The report is national, but this post focuses on the Calif. statistics.

The State’s deficit is estimated at nearly 1 -2 million units, but the four housing bills on Newsom’s desk could spur a housing boom of up to 2 Mil units. (if you believe the Sacramento PR machine.)

4 New Housing Bills – Await Gov’s Signature 

National Report: Puts Cal Housing Shortage in Perspective
By Trevor Bach

A national report has shed new light on California’s well-documented housing shortage.

“America is experiencing a housing crisis,” begins the executive summary of “Housing Underproduction in the U.S.,” an analysis published last week by Up for Growth, a Washington, D.C.-based pro-housing policy group.

Nowhere is the crisis more acute than in California. Residents of L.A. who can’t afford the market have transformed the Inland Empire into one of the nation’s fastest-growing regions.

California’s housing shortfall — pegged in a widely cited McKinsey & Company analysis is 2Mil units — was created over decades, mainly by a combo of high population growth and restrictive building policies.

Both reports target the environmental regulatory environmental laws (i.e., CEQA), hindering construction.

Up for Growth’s report also cites the “extreme example” of California municipalities’ building fees. The Up for Growth’s 77-page report puts California’s situation in a national context. And that context shows that California is in a class by itself.

The nation has a “housing underproduction” — or deficit — of 3.8 million units, twice the number from 2012, the group calculated.

Its underproduction figure for California is 978,000 units, more than three times the number for Texas (322,000) and more than four times the number for New York (234,000).

Up for Growth based its existing housing count on 2019 housing numbers and used various factors, including so-called missing households and unit occupancy levels, to determine housing needs in all of the country’s 309 Metropolitan Statistical Areas.

In absolute terms, the epicenter of Calif.’s shortage is Greater. L.A (counted as the Los Angeles-Long Beach-Anaheim metro statistical area). The report cited a shortage of 389,000 units, the most of any metro area in the country.

The Inland Empire, or Riverside-San Bernardino-Ontario, has a shortage of 153,000, the country’s fifth highest, and San Francisco-Oakland-Berkeley has a deficit of 114,000’s seventh highest.

San Diego, San Jose and Sacramento metro areas ranked in the top 25.

When the shortage is measured as a percentage of existing housing stock — a data point that better controls for a given metro area’s population; California metro areas dominate the list even more.

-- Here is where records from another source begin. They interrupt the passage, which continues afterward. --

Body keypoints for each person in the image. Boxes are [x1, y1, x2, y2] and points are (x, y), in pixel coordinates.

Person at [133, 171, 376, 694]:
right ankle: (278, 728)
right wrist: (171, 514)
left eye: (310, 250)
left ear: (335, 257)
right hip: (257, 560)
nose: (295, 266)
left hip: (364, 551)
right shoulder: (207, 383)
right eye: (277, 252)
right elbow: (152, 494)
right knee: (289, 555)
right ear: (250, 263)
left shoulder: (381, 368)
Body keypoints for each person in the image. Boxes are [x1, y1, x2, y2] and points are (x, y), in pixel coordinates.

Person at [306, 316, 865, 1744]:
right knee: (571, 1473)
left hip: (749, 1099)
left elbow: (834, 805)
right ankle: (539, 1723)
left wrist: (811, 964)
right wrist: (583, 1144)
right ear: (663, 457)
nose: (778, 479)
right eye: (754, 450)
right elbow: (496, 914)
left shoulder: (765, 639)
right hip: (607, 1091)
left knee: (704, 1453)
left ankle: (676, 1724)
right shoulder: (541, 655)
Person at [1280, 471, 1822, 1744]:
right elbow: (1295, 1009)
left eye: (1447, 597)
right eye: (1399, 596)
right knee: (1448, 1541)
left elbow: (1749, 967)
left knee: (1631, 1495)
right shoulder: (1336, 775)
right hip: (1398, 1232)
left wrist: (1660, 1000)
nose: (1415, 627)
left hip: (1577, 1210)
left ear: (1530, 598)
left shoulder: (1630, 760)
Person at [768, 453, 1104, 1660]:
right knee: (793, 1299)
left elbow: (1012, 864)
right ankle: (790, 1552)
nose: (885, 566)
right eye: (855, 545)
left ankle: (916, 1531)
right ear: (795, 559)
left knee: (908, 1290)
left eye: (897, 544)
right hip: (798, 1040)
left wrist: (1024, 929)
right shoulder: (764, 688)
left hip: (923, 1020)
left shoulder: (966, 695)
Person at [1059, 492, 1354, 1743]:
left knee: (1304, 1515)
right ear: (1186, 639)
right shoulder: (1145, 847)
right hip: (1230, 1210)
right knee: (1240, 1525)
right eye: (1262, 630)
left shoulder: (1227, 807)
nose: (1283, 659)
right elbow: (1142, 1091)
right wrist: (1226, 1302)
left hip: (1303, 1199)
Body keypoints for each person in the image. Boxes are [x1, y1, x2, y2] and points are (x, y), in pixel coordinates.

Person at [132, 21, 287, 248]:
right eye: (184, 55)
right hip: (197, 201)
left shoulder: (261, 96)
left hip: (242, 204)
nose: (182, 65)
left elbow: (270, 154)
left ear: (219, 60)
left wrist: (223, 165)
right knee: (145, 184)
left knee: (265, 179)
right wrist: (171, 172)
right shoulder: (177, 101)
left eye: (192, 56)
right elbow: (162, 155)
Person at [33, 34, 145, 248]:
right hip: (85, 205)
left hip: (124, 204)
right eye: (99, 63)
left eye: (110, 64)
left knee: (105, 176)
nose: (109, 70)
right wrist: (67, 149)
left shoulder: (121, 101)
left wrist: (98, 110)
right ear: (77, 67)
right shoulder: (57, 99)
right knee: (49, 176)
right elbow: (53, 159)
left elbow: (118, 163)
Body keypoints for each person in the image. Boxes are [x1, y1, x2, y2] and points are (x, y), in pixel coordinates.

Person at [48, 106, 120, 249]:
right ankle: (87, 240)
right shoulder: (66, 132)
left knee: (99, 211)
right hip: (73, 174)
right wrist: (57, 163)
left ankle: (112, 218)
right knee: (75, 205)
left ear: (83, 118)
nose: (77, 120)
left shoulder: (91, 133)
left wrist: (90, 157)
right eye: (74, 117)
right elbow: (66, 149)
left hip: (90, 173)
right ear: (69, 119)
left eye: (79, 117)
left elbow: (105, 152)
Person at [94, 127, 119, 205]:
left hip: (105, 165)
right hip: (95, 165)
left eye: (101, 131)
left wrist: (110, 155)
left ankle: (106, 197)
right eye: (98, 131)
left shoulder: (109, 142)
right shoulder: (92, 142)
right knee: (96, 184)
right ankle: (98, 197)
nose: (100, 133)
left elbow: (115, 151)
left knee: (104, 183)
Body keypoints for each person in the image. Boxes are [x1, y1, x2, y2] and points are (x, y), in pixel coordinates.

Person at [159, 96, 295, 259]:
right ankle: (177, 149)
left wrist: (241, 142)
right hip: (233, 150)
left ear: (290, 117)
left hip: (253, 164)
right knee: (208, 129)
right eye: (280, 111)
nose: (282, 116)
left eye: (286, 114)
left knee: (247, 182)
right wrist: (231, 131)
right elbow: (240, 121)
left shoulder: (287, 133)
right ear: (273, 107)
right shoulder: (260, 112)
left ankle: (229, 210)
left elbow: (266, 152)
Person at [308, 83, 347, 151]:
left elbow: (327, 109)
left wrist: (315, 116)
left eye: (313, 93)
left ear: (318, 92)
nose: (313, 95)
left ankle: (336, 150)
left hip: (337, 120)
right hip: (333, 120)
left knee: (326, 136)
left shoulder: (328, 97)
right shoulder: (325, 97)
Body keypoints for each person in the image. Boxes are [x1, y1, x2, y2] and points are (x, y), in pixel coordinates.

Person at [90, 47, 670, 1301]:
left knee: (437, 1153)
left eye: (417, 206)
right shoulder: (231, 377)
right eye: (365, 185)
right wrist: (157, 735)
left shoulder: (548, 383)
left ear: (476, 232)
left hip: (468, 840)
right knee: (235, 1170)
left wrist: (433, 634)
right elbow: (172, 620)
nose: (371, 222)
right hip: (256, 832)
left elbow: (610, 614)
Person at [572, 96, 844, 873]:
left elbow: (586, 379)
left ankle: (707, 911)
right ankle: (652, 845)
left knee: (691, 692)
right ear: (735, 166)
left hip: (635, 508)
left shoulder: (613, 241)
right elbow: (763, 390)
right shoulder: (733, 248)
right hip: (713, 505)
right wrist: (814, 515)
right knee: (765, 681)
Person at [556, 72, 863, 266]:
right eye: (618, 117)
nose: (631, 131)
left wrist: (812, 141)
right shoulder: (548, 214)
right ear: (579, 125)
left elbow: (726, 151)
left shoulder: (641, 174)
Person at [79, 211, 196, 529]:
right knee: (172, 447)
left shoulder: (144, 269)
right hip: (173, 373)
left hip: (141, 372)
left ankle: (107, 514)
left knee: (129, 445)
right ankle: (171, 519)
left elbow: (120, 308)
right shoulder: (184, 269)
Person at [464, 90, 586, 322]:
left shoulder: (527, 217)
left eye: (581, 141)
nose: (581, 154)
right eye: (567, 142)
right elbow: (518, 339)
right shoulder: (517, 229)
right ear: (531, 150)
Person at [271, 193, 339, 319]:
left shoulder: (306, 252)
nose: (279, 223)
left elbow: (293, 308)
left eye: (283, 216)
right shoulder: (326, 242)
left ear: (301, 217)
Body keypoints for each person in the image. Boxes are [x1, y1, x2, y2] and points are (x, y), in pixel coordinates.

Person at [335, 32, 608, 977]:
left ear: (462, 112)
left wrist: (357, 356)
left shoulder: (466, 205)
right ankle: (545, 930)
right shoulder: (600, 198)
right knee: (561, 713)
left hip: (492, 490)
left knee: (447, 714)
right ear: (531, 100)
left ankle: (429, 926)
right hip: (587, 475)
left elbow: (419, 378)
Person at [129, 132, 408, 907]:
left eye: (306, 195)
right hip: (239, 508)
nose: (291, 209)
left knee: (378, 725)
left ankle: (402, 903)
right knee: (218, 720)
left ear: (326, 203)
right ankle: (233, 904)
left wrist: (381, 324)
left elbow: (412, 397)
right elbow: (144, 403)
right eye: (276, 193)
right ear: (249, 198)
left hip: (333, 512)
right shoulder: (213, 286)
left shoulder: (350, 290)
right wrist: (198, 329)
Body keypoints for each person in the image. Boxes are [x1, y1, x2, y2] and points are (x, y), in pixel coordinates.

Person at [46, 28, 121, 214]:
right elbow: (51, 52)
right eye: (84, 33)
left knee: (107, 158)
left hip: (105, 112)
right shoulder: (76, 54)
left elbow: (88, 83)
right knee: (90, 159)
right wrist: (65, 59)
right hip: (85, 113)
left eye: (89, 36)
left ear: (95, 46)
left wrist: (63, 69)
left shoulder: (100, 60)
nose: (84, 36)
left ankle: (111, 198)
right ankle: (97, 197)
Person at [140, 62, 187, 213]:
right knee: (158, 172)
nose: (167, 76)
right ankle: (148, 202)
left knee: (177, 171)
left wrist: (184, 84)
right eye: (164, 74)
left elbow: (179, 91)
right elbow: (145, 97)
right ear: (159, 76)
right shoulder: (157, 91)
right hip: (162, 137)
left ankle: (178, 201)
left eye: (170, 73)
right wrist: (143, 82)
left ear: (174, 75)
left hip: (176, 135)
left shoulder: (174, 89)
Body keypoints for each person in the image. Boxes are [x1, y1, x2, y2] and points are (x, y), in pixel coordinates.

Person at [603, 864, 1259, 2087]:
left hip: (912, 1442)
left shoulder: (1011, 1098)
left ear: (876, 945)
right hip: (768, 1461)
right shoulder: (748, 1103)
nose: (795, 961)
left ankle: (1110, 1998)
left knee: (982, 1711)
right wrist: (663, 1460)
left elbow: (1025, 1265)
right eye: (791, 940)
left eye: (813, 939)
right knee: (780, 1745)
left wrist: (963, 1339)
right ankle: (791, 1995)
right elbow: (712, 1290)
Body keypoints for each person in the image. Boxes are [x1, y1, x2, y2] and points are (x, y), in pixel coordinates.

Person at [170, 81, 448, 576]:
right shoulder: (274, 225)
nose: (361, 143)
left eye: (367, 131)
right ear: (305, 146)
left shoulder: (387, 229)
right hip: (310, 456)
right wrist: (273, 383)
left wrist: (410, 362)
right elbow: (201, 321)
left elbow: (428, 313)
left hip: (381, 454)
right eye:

Oxnard-Thousand Oaks-Ventura has a deficit of 10.9% Riverside-San Bernardino-Ontario ranked third, with a deficit of 10.4%; the Central Valley city of Merced ranked sixth, at a deficit of 8.7%.

Los Angeles.-Long Beach-Anaheim ranked eighth, with a deficit of 8.4%

The report helps illustrate just how far apart the Golden State has diverged from the rest of the country on new construction. It also helps explain why California consistently dominates yet another ranking: of the country’s most unaffordable housing markets.